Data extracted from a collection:

# # # #

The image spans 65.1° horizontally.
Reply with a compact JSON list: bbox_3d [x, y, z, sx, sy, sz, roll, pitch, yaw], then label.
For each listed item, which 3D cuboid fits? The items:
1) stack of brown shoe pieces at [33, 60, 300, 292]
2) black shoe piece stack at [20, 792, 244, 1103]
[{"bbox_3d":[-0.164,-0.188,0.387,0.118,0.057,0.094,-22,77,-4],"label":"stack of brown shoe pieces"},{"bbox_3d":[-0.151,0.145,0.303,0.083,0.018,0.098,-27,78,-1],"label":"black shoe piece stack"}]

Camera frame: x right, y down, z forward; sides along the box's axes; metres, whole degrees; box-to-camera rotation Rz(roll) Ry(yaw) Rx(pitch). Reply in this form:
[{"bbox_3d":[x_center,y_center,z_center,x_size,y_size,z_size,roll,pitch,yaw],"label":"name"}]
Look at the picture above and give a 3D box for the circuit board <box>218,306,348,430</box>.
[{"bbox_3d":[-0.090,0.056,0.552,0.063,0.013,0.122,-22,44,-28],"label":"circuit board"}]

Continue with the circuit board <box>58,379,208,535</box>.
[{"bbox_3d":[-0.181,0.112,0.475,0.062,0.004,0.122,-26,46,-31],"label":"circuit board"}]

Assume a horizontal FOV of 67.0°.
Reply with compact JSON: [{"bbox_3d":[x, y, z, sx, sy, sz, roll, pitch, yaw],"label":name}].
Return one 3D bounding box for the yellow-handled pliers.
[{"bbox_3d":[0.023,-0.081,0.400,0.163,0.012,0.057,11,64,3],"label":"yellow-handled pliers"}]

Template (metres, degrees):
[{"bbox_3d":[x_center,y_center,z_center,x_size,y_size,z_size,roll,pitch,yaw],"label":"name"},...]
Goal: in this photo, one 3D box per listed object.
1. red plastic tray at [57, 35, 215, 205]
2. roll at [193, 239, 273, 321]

# # # #

# Required action
Nothing but the lines from the start of the data above through the line with "1) stack of" should appear in your answer, copied exactly.

# Answer section
The image spans 65.1° horizontally.
Reply with a compact JSON list: bbox_3d [x, y, z, sx, sy, sz, roll, pitch, yaw], then label.
For each listed item, which 3D cuboid fits? The items:
1) stack of brown shoe pieces at [33, 60, 300, 292]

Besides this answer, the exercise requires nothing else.